▶ DATA FOR REVIEW
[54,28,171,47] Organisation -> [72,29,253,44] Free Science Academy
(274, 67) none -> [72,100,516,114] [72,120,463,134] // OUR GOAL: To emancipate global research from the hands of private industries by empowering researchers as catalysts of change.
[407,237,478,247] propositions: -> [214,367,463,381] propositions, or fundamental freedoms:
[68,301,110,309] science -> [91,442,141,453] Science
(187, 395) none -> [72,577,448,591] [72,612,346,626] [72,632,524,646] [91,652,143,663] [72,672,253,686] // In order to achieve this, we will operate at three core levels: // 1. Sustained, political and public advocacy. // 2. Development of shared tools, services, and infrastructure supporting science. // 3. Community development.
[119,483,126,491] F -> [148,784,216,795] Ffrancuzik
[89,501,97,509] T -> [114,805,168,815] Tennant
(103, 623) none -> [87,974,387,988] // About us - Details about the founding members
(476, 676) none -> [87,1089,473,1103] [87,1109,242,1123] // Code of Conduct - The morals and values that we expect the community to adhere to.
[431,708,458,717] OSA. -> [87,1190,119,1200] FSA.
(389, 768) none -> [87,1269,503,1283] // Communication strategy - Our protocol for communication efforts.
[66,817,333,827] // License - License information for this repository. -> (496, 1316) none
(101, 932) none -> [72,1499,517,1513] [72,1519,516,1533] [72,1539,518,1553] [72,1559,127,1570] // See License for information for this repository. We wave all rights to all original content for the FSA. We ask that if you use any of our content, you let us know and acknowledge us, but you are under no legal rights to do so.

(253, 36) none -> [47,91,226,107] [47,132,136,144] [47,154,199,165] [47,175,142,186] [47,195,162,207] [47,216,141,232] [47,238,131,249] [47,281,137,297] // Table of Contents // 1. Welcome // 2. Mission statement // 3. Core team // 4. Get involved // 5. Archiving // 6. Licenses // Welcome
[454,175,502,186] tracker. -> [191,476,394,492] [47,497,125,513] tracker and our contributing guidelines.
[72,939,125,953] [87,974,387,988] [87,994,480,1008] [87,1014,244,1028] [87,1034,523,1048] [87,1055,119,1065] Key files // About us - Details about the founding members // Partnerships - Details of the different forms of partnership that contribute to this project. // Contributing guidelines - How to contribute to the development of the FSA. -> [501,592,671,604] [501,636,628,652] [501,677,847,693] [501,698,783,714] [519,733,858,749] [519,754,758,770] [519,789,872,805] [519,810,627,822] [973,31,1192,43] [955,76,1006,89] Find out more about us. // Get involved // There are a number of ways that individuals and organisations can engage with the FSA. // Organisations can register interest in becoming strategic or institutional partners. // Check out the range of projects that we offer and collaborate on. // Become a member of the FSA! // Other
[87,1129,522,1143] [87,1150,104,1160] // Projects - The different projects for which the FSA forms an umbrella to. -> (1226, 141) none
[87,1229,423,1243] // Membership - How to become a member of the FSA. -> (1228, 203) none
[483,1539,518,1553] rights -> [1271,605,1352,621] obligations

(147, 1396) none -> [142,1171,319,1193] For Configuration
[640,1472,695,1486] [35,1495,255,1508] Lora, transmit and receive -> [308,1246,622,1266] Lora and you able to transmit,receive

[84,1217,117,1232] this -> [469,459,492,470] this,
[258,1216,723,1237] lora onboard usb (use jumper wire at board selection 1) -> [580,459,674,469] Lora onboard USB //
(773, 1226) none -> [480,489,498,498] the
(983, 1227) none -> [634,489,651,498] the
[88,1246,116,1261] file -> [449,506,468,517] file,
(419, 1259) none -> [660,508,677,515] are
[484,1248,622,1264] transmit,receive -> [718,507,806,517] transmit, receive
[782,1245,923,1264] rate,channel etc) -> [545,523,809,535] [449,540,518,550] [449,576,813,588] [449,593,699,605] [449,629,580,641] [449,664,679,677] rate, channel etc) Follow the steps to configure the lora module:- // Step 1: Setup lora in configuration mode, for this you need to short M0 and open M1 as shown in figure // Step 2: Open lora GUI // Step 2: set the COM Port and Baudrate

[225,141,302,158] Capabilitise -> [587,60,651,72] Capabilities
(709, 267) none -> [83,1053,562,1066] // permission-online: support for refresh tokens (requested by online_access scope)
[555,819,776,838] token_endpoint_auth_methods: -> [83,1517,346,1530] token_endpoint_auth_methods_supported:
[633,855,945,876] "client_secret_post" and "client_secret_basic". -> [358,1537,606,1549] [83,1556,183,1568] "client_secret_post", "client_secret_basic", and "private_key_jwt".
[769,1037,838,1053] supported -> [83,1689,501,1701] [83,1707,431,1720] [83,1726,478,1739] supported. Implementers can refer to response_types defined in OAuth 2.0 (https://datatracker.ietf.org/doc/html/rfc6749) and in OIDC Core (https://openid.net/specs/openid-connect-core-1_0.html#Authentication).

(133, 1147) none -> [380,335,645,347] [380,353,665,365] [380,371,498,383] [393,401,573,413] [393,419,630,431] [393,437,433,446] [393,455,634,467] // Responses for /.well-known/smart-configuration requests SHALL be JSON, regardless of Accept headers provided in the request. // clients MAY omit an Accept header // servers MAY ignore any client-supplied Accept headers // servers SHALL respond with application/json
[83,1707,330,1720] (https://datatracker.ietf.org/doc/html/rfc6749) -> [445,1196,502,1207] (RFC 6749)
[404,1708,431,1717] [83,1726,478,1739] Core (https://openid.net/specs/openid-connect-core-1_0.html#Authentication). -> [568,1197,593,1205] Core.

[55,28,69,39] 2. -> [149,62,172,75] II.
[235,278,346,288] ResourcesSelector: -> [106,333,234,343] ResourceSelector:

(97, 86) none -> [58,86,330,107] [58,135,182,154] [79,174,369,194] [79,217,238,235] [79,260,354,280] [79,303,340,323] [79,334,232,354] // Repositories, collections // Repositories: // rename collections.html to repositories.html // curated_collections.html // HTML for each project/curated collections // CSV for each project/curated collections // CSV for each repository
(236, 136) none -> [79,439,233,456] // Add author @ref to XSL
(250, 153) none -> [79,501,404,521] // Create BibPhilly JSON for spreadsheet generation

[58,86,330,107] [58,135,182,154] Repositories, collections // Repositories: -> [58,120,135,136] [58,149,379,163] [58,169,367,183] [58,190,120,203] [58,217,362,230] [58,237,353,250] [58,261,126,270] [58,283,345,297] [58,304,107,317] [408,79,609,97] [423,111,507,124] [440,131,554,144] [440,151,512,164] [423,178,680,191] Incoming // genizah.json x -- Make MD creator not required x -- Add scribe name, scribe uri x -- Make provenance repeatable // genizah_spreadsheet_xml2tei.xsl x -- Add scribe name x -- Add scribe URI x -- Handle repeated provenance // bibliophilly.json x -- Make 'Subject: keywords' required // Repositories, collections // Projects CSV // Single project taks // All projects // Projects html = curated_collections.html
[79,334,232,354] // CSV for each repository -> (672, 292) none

▶ JOB
Beginning at the first line above, repeat exactly until the line containing "[407,237,478,247] propositions: ->", which is included.

▶ FINAL ANSWER
[54,28,171,47] Organisation -> [72,29,253,44] Free Science Academy
(274, 67) none -> [72,100,516,114] [72,120,463,134] // OUR GOAL: To emancipate global research from the hands of private industries by empowering researchers as catalysts of change.
[407,237,478,247] propositions: -> [214,367,463,381] propositions, or fundamental freedoms:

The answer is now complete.